Option 17 | 4.2081 |

Option 18 | 3.8721 |

Option 19 | 3.6109 |

Option 20 | 3.4145 |

### 4.2. Summary: the binomial model vs. the Black-Scholes model

The number of steps affects the option price and the price determined by the binomial model converges to the analytical solution of the Black-Scholes model. Then we will get the options prices to compare with Black-Scholes model and binomial model in different number of steps. It is easy to see that the result of binomial model is around by the continuous time of Black-Scholes model. Following Figure 3 presents verification of options prices between two models, the results of number of steps will be select by sample.

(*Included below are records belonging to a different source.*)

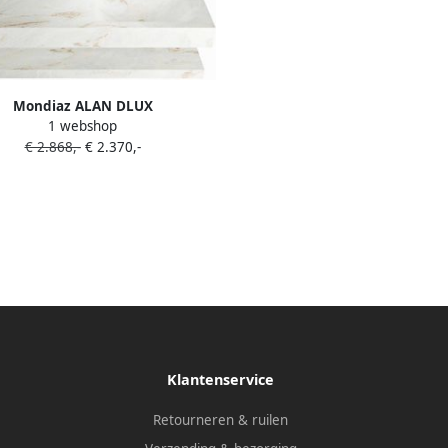
Mondiaz ALAN DLUX
1 webshop
mermeubelset 130cm planchet
€ 2.868,-
€ 2.370,-
 vrijhangende wastafel wasbak
rechts 1 kraangat Frappe
ADX130FraPLR1Fra
Klantenservice
Retourneren & ruilen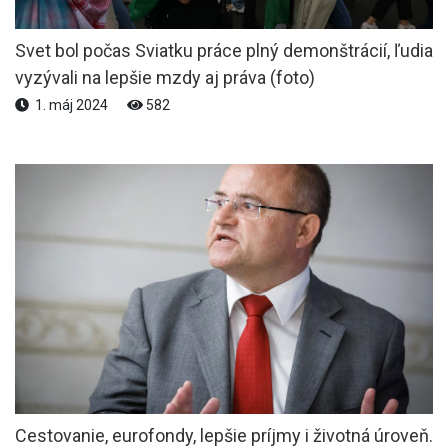
Svet bol počas Sviatku práce plný demonštrácií, ľudia
vyzývali na lepšie mzdy aj práva (foto)
1. máj 2024
582
Cestovanie, eurofondy, lepšie príjmy i životná úroveň.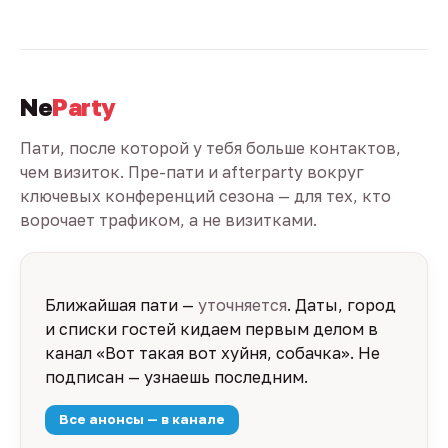
Ne
Party
Пати, после которой у тебя больше контактов,
чем визиток. Пре-пати и afterparty вокруг
ключевых конференций сезона — для тех, кто
ворочает трафиком, а не визитками.
Ближайшая пати —
уточняется
. Даты, город
и списки гостей кидаем первым делом в
канал «Вот такая вот хуйня, собачка». Не
подписан — узнаешь последним.
Все анонсы — в канале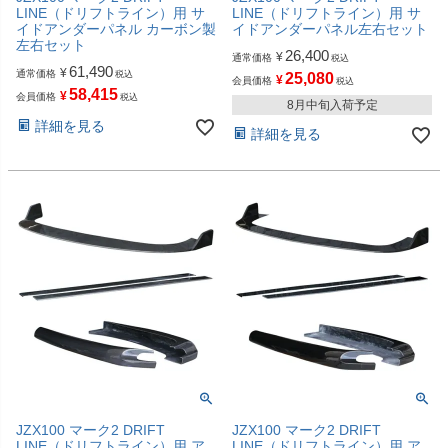
LINE（ドリフトライン）用 サ
LINE（ドリフトライン）用 サ
イドアンダーパネル カーボン製
イドアンダーパネル左右セット
左右セット
26,400
¥
通常価格
税込
61,490
¥
通常価格
税込
25,080
¥
会員価格
税込
58,415
¥
会員価格
税込
8月中旬入荷予定
詳細を見る
詳細を見る
JZX100 マーク2 DRIFT
JZX100 マーク2 DRIFT
LINE（ドリフトライン）用 ア
LINE（ドリフトライン）用 ア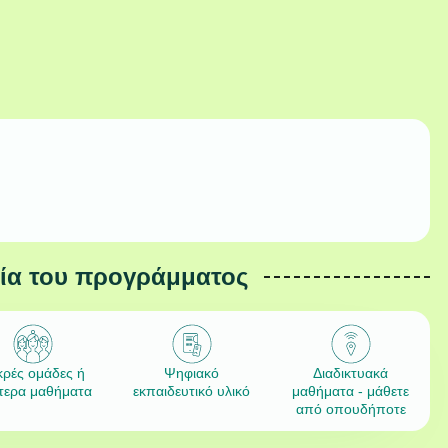
εία του προγράμματος
κρές ομάδες ή
Ψηφιακό
Διαδικτυακά
ίτερα μαθήματα
εκπαιδευτικό υλικό
μαθήματα - μάθετε
από οπουδήποτε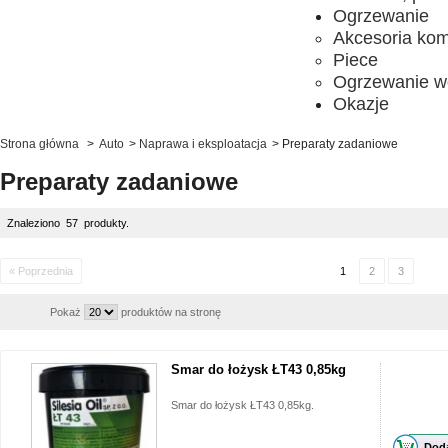
Ogrzewanie
Akcesoria ko
Piece
Ogrzewanie w
Okazje
Strona główna
>
Auto
>
Naprawa i eksploatacja
>
Preparaty zadaniowe
Preparaty zadaniowe
Znaleziono 57 produkty.
« Poprzednia
1
2
3
Pokaż
produktów na stronę
Smar do łożysk ŁT43 0,85kg
Smar do łożysk ŁT43 0,85kg.
Doda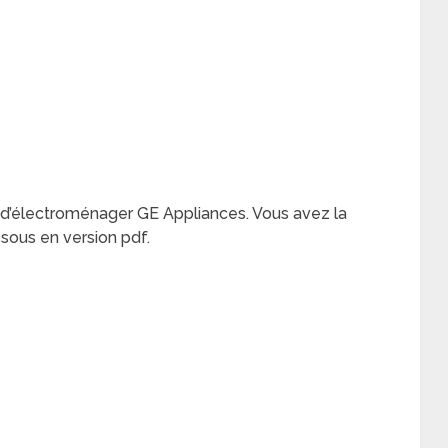
e d’électroménager GE Appliances. Vous avez la
essous en version pdf.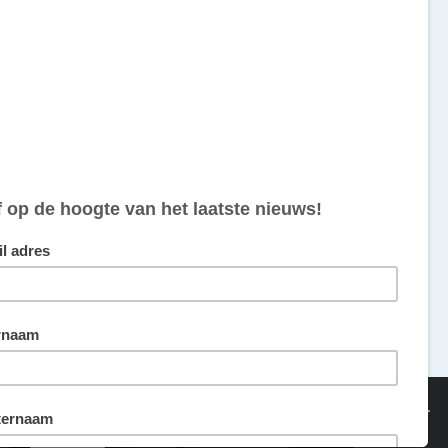
van sommige cookies hebben we echter wel je toestemming nodig.
ing
Akkoord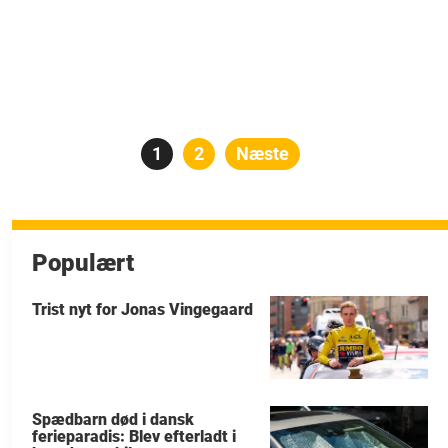
Indlægsinddeling
Side
1
Side
2
Næste
Populært
Trist nyt for Jonas Vingegaard
Spædbarn død i dansk
ferieparadis: Blev efterladt i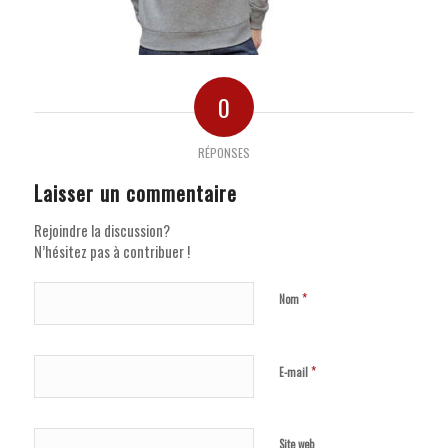
0
RÉPONSES
Laisser un commentaire
Rejoindre la discussion?
N’hésitez pas à contribuer !
*
Nom
*
E-mail
Site web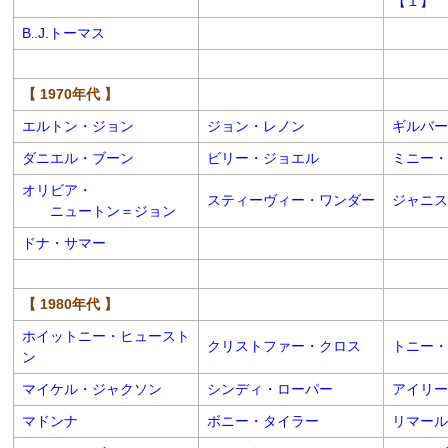
【１】
B
.J.トーマス
.
【 1970年代 】
エルトン・ジョン
ジョン・レノン
ギルバー
ダニエル・ブーン
ビリー・ジョエル
ミニー・
オリビア・
スティーヴィー・ワンダー
ジャニス
ニュートン＝ジョン
ドナ・サマー
【 1980年代 】
ホイットニー・ヒュースト
クリストファー・クロス
トニー・
ン
マイケル・ジャクソン
シンディ・ローパー
アイリー
マドンナ
ボニー・タイラー
リマール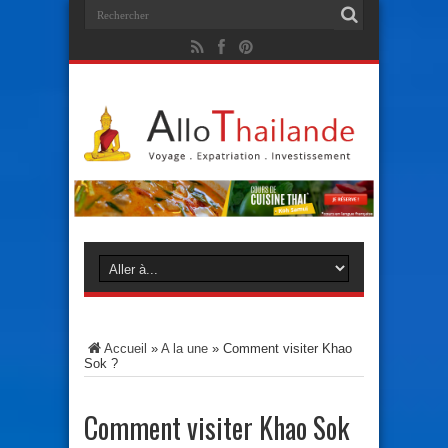
Accueil
»
A la une
»
Comment visiter Khao
Sok ?
Comment visiter Khao Sok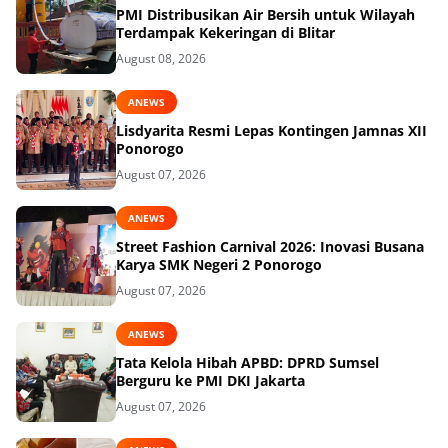
PMI Distribusikan Air Bersih untuk Wilayah
Terdampak Kekeringan di Blitar
August 08, 2026
ANEWS
Lisdyarita Resmi Lepas Kontingen Jamnas XII
Ponorogo
August 07, 2026
ANEWS
Street Fashion Carnival 2026: Inovasi Busana
Karya SMK Negeri 2 Ponorogo
August 07, 2026
ANEWS
Tata Kelola Hibah APBD: DPRD Sumsel
Berguru ke PMI DKI Jakarta
August 07, 2026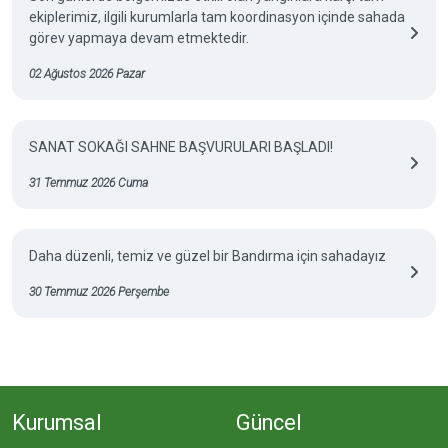
ekiplerimiz, ilgili kurumlarla tam koordinasyon içinde sahada
görev yapmaya devam etmektedir.
02 Ağustos 2026 Pazar
SANAT SOKAĞI SAHNE BAŞVURULARI BAŞLADI!
31 Temmuz 2026 Cuma
Daha düzenli, temiz ve güzel bir Bandırma için sahadayız
30 Temmuz 2026 Perşembe
Kurumsal
Güncel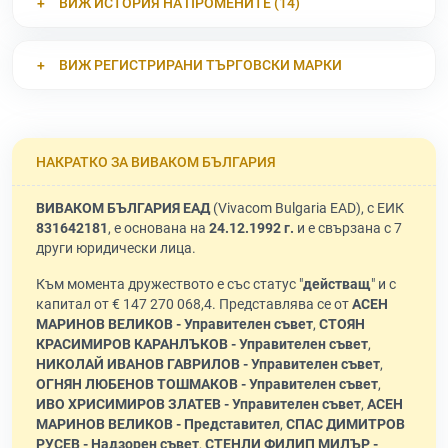
ВИЖ ИСТОРИЯ НА ПРОМЕНИТЕ (14)
ВИЖ РЕГИСТРИРАНИ ТЪРГОВСКИ МАРКИ
НАКРАТКО ЗА ВИВАКОМ БЪЛГАРИЯ
ВИВАКОМ БЪЛГАРИЯ ЕАД
(Vivacom Bulgaria EAD), с ЕИК
831642181
, е основана на
24.12.1992 г.
и е свързана с 7
други юридически лица.
Към момента дружеството е със статус "
действащ
" и с
капитал от € 147 270 068,4. Представлява се от
АСЕН
МАРИНОВ ВЕЛИКОВ - Управителен съвет
,
СТОЯН
КРАСИМИРОВ КАРАНЛЪКОВ - Управителен съвет
,
НИКОЛАЙ ИВАНОВ ГАВРИЛОВ - Управителен съвет
,
ОГНЯН ЛЮБЕНОВ ТОШМАКОВ - Управителен съвет
,
ИВО ХРИСИМИРОВ ЗЛАТЕВ - Управителен съвет
,
АСЕН
МАРИНОВ ВЕЛИКОВ - Представител
,
СПАС ДИМИТРОВ
РУСЕВ - Надзорен съвет
,
СТЕНЛИ ФИЛИП МИЛЪР -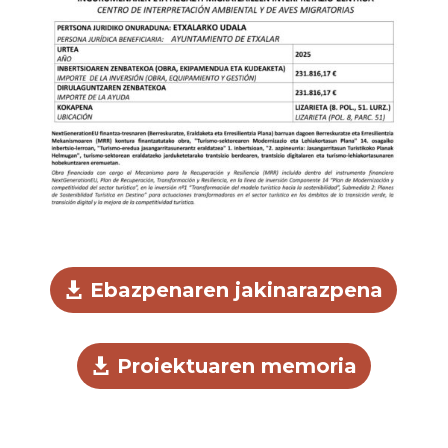
Ebazpenaren jakinarazpena
Proiektuaren memoria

When the process is continuous, the binomial model for pricing options coverages on the Black-Scholes model. The advantage of the Black-Scholes approach:

riskless hedge method leads to a relatively simple,

closed-form equation capable of valuing options accurately under extensive situation.

## 5. Conclusion

This paper presents two classic option pricing model and illustrated the binomial model and the Black-Scholes model based on the same theoretical foundations and assumptions (such as the geometric Brownian motion theory of stock price behavior and risk-neutral valuation). The Black-Scholes option pricing model is the first successful option pricing model, published in 1973, and is based on stochastic calculus. It focuses on the pricing of European options, in which the underlying does not pay a dividend in the option period. The option is priced according to the value of the underlying, the volatility of the value of the underlying, the exercise price, the time to maturity, and the risk-free rate of interest. The model provided a general approach to option pricing and has given rise to a number of other option pricing models. The same underlying assumptions regarding stock prices underpin both the binomial and Black-Scholes models: that stock prices follow a stochastic process described by geometric Brownian motion. As a result, for European options, the binomial model converges on the Black-Scholes formula as the number of binomial calculation steps increases. In fact, the Black-Scholes model for European options is really a special case of the binomial model where the number of binomial steps is infinite.